### [EXERCISE BRIEF]
Give the data again from the line containing "left hip: (50, 347, -7)" through the end, switching "keypoints" to "landmarks" and changing nothing else. Leave the pictures out of the answer.

─── SOURCE DATA

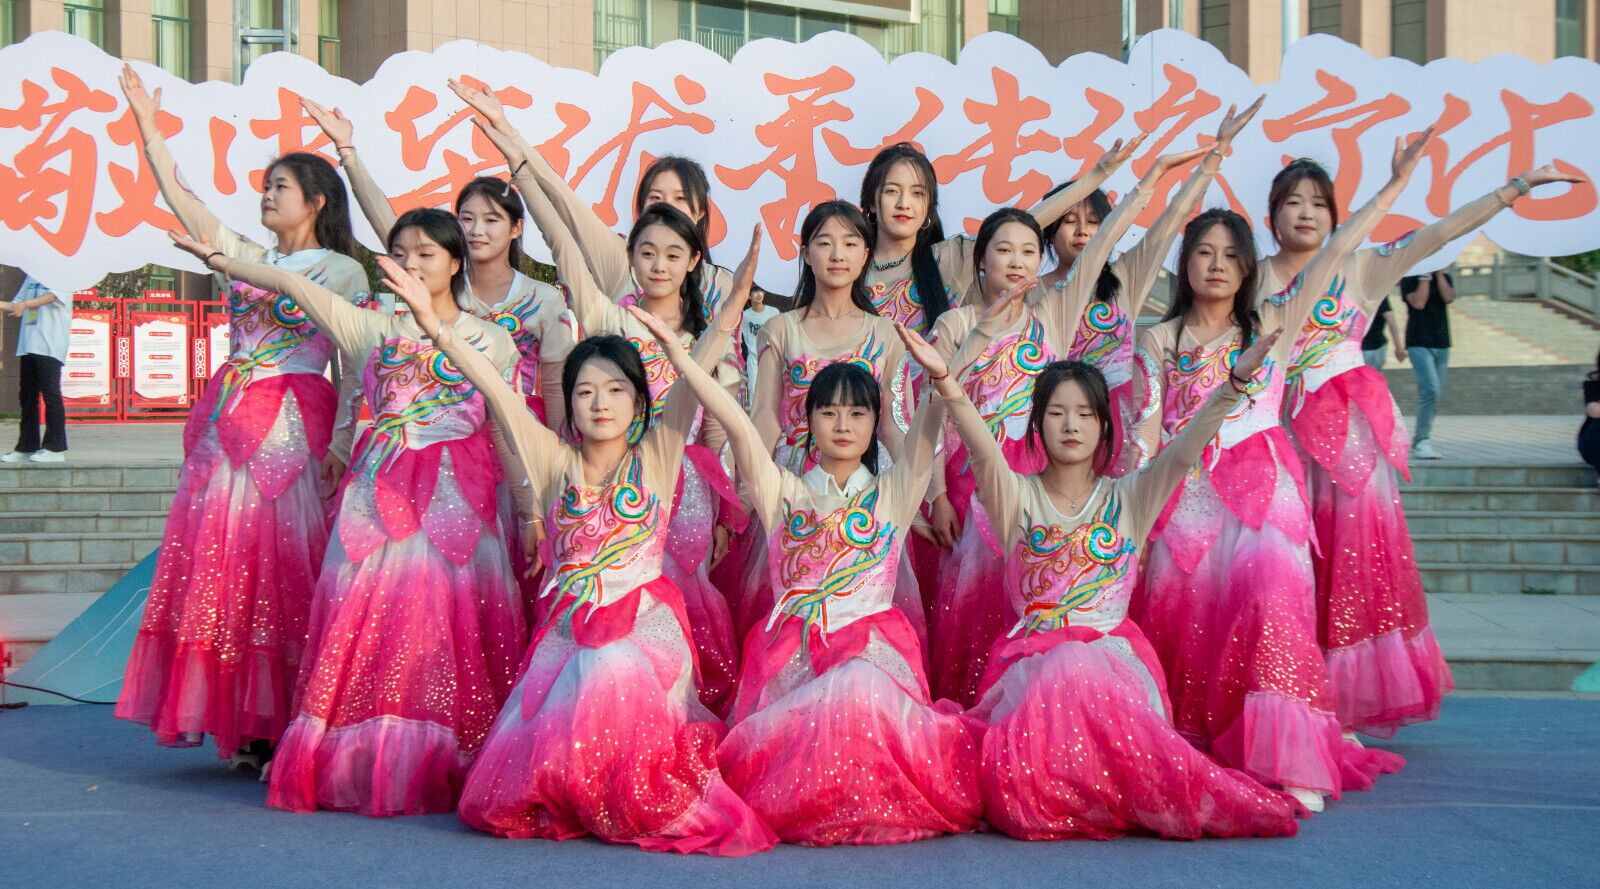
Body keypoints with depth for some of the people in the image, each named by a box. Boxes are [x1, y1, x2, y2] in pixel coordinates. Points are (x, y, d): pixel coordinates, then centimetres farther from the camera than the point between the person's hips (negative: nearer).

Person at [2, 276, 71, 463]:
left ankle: (55, 448, -5)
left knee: (50, 393, -8)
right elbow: (15, 305, 20)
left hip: (50, 347, -7)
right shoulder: (31, 277, 20)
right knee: (26, 396, 7)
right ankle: (27, 447, 13)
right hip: (27, 345, 7)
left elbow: (53, 296, -20)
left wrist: (25, 304, -36)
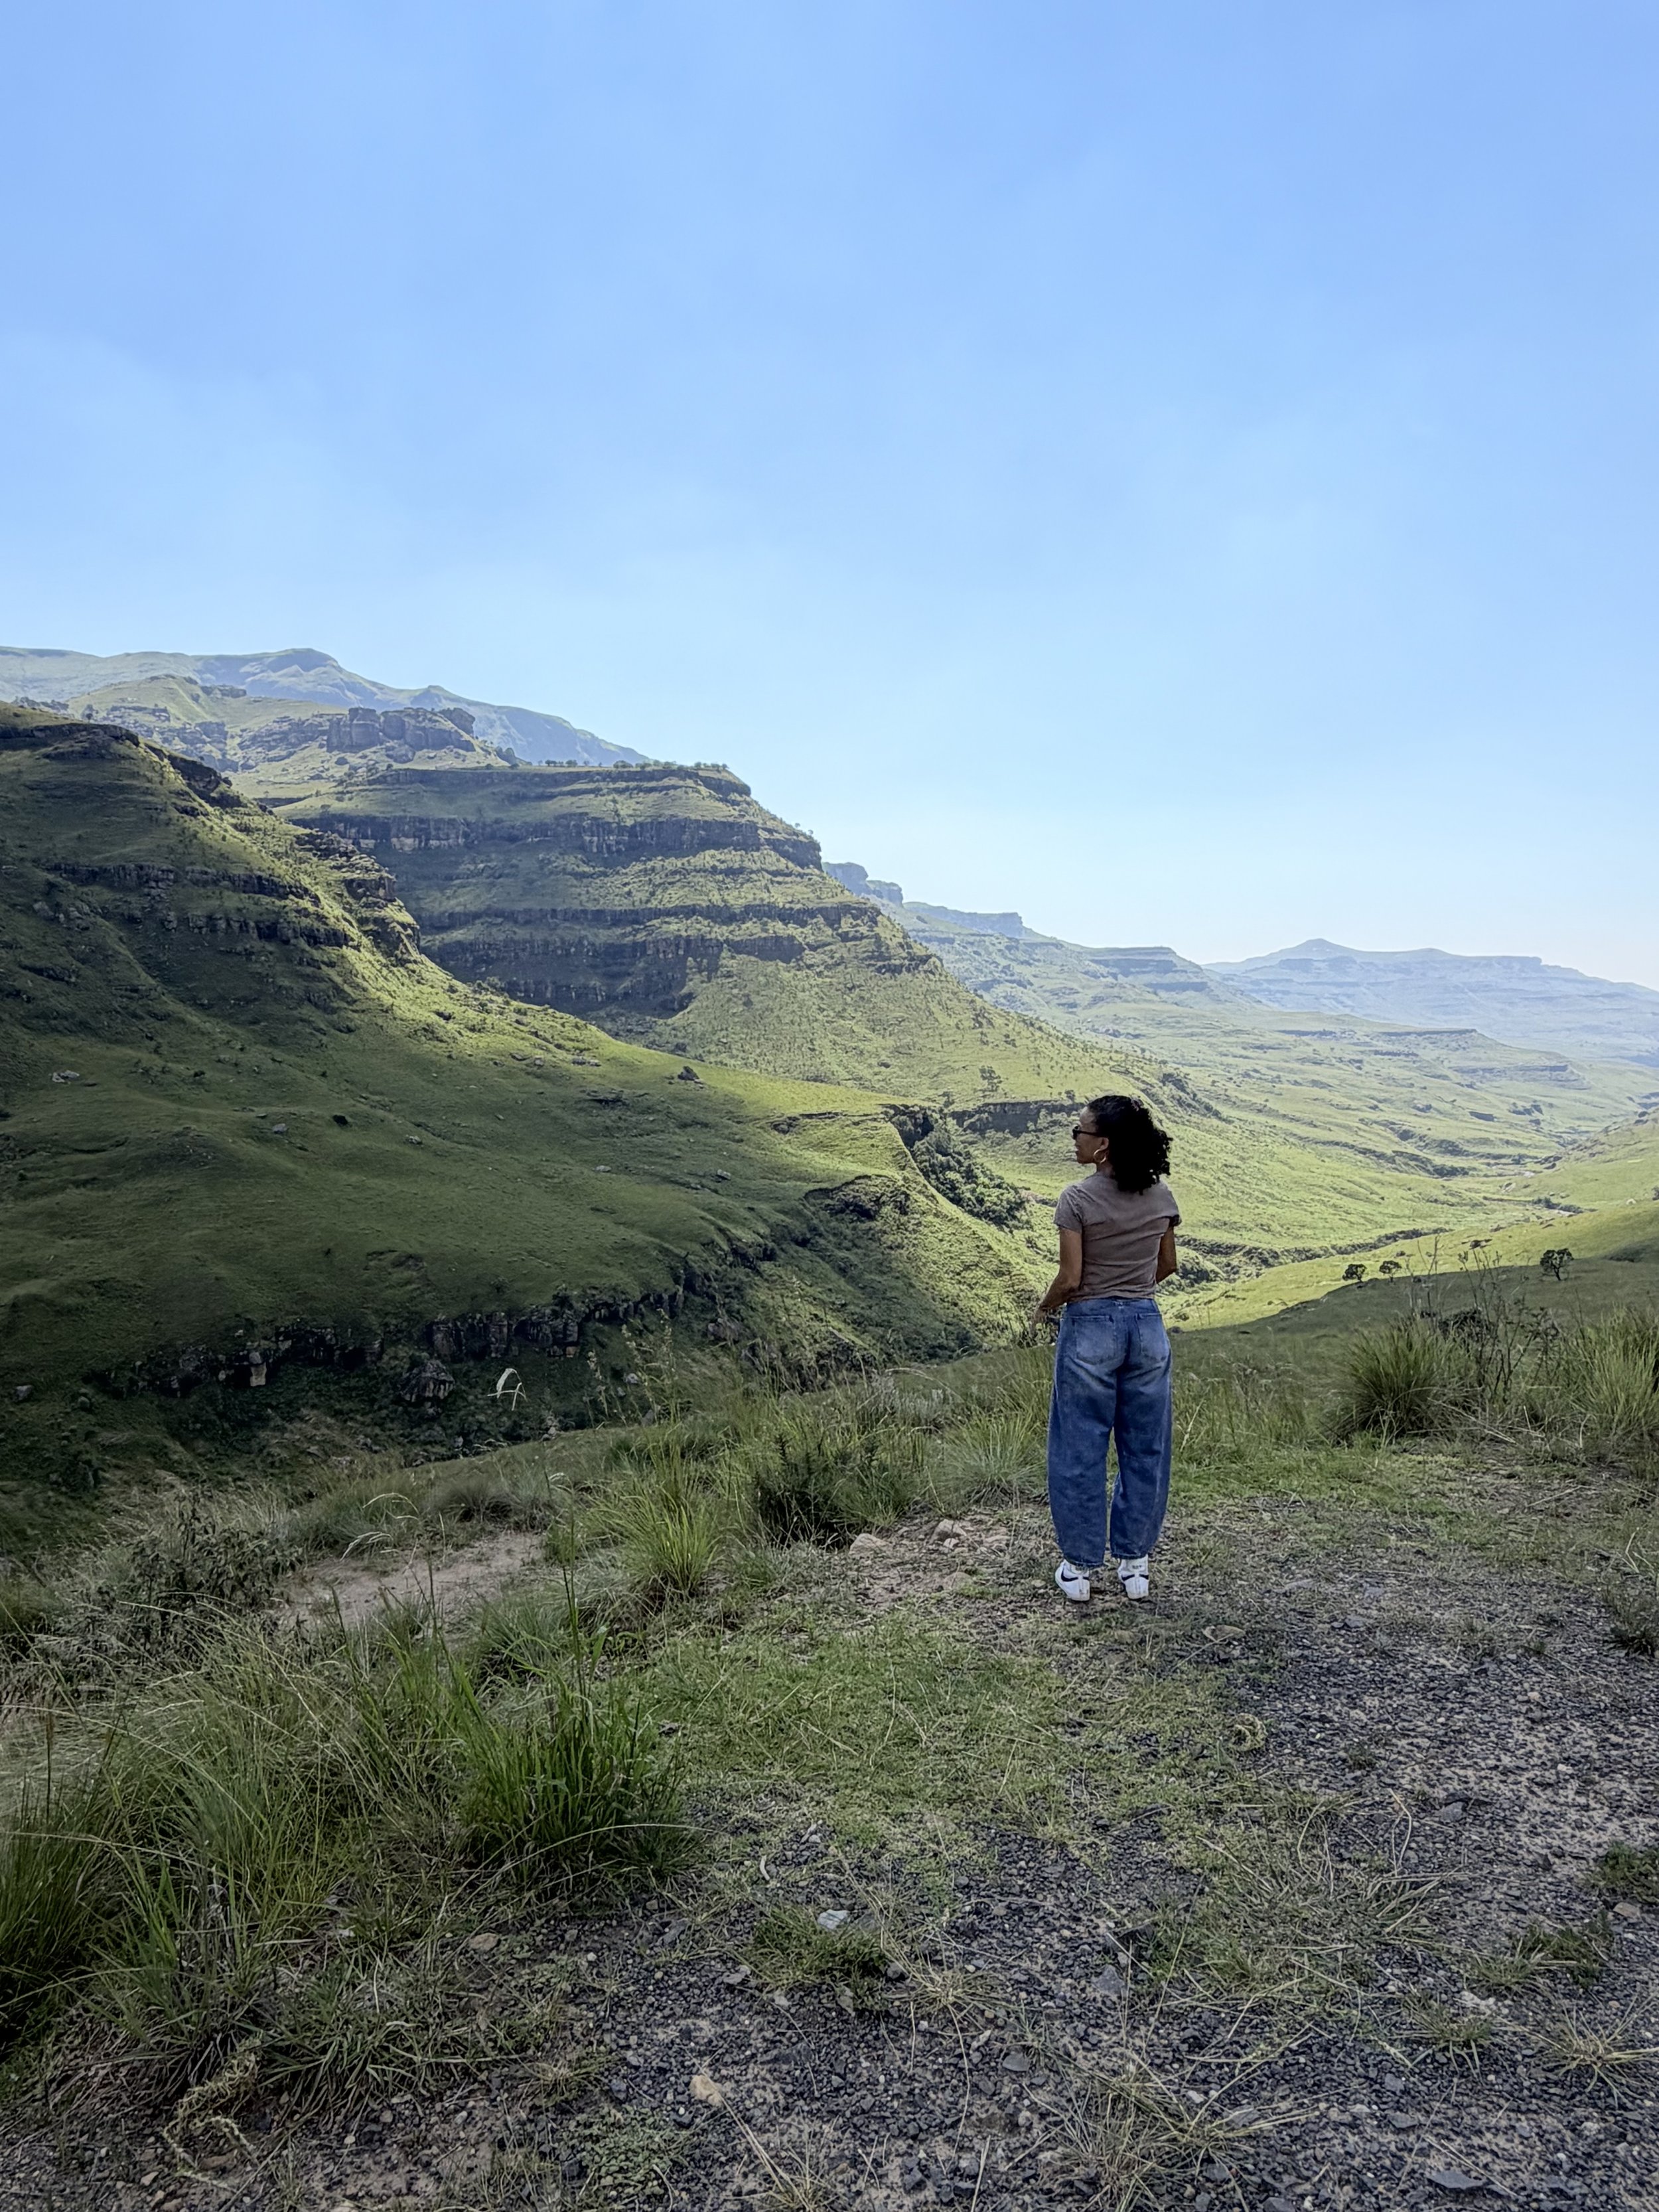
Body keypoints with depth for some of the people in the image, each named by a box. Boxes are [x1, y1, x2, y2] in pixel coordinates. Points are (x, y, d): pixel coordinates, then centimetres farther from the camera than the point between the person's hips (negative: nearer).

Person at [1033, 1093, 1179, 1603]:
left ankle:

──────

### [RESPONSE TO THE EXERCISE]
left hip: (50, 347, -7)
right shoulder: (31, 277, 20)
right knee: (26, 396, 7)
right ankle: (27, 447, 13)
right hip: (27, 345, 7)
left elbow: (53, 296, -20)
left wrist: (25, 304, -36)
Body landmarks with depth for some of the people in the image, each named by a box. Boxes are [x1, y1, x2, y2] in pixel coordinates. Points are (x, y, d): pixel coordinates, then centimetres farther from the camera than the point between the person's hips (negative: nearer).

Person at [1033, 1093, 1179, 1603]:
left ankle:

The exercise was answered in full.